I'd see them on TV in their trading jackets, shouting and screaming at each other, in what seemed like total chaos. It never really occurred to me to pursue a career in the financial markets - I guess I thought I didn't have the skills. Instead I embarked on a career in Engineering and followed the usual channel of getting a degree and making my way in the world of commerce.
I spent 1993-1994 working for an Engineering consultancy where I remember looking around the office one day and seeing no-one that I wanted to become. My Engineering career promptly ended and I began looking for other areas of interest.
I'd always had an interest in computers and it was an opportunity to work in the City of London as a PC support engineer that re-ignited my interest and passion for the financial markets. It was at this point I realised that working for someone else was not 'in my blood' and I started building websites and databases for friends and family. This interest quickly became a business, and in 1998 I created my first web development company called Aidaweb.
Fast forward a couple of years and a couple of businesses later and I found myself developing software for a self-directed independent trader. He was, at the time day trading the Dow Futures and was looking for someone to automate his strategies in Tradestation. I quickly picked up EasyLanaguage and began working on developing a number of his strategies.
My interest in the financial markets soon overtook my interests in software development and I became a student of the markets. I read everything 'trading related' that I could lay my hands on (check out my favourite books here)- from books on strategy development to trading psychology and from past masters to current day experts. It was an all consuming and wonderful journey and one I look back on with pleasure. I was never desperate to start trading, I just wanted to learn as much as possible in order to make a decision - "Could I trade for a living?"
In 2004 I began paper trading Oil and Gold - It was a fairly wild ride (I know, I know it was only paper trading) Oil was volatile, even back then and my dummy account was swinging around over £2,000 per day. I knew if this was real money then my emotions would have been all over the place! The lesson I learnt was a valuable one and really forms the centre of my current trading strategies - Manage your money.
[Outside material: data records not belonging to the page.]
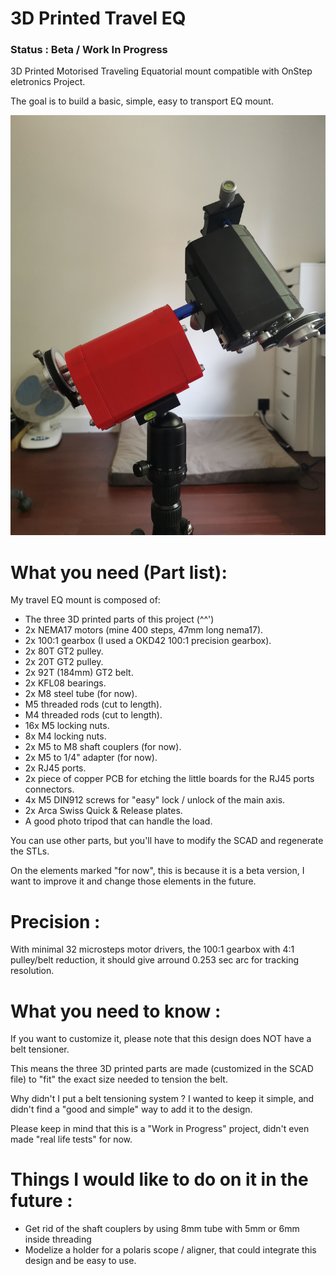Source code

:# 3D Printed Travel EQ

### Status : Beta / Work In Progress

3D Printed Motorised Traveling Equatorial mount compatible with OnStep eletronics Project.

The goal is to build a basic, simple, easy to transport EQ mount.

![Travel EQ Image](https://github.com/ulysse31/OnStep_Travel_EQ/raw/master/gallery/main.jpg)


# What you need (Part list):
My travel EQ mount is composed of:
- The three 3D printed parts of this project (^^')
- 2x NEMA17 motors (mine 400 steps, 47mm long nema17).
- 2x 100:1 gearbox (I used a OKD42 100:1 precision gearbox).
- 2x 80T GT2 pulley.
- 2x 20T GT2 pulley.
- 2x 92T (184mm) GT2 belt.
- 2x KFL08 bearings.
- 2x M8 steel tube (for now).
- M5 threaded rods (cut to length).
- M4 threaded rods (cut to length).
- 16x M5 locking nuts.
- 8x M4 locking nuts.
- 2x M5 to M8 shaft couplers (for now).
- 2x M5 to 1/4" adapter (for now).
- 2x RJ45 ports.
- 2x piece of copper PCB for etching the little boards for the RJ45 ports connectors.
- 4x M5 DIN912 screws for "easy" lock / unlock of the main axis.
- 2x Arca Swiss Quick & Release plates.
- A good photo tripod that can handle the load.

You can use other parts, but you'll have to modify the SCAD and regenerate the STLs.

On the elements marked "for now", this is because it is a beta version, I want to improve it and change those elements in the future.

# Precision :
With minimal 32 microsteps motor drivers, the 100:1 gearbox with 4:1 pulley/belt reduction, it should give arround 0.253 sec arc for tracking resolution.

# What you need to know :
If you want to customize it, please note that this design does NOT have a belt tensioner.

This means the three 3D printed parts are made (customized in the SCAD file) to "fit" the exact size needed to tension the belt.

Why didn't I put a belt tensioning system ? I wanted to keep it simple, and didn't find a "good and simple" way to add it to the design.

Please keep in mind that this is a "Work in Progress" project, didn't even made "real life tests" for now.

# Things I would like to do on it in the future :
- Get rid of the shaft couplers by using 8mm tube with 5mm or 6mm inside threading
- Modelize a holder for a polaris scope / aligner, that could integrate this design and be easy to use.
In 2007 (after a period on the bench to look after my new born daughter), I finally started trading my account seriously. I had developed a system called 'Hybrid Triple Screen', a swing trading strategy. In the first 6 months of trading this strategy I was up nearly 20% and things were looking pretty good. That was until the credit crunch sent volatility's sky high and my system promptly broke.
I took the decision to cease trading whilst I re-assessed these crazy markets. Traditional 'trading' thinking now counted for nothing, solid long term investment vehicles were losing upto 90% of their value, basic commodities had doubled in value and there was talk of complete breakdown in the markets - Not a great place for a newbie trader to learn his trade!
I decided to take my trading down to a much more basic level. This is when the concept of the AtticFund came to me. Could I take £10,000 and, using a combination of the all the learnings, strategies, successes and mistakes I have made on my journey to date, trade this £10,000 into something much bigger. This blog acts as my trading journal. I record, not only my trading thoughts and actions, but all things city and trading related that interest, inspire and annoy me.
I hope you enjoy reading about the development of the AtticFund as much as I enjoy sharing this journey with you.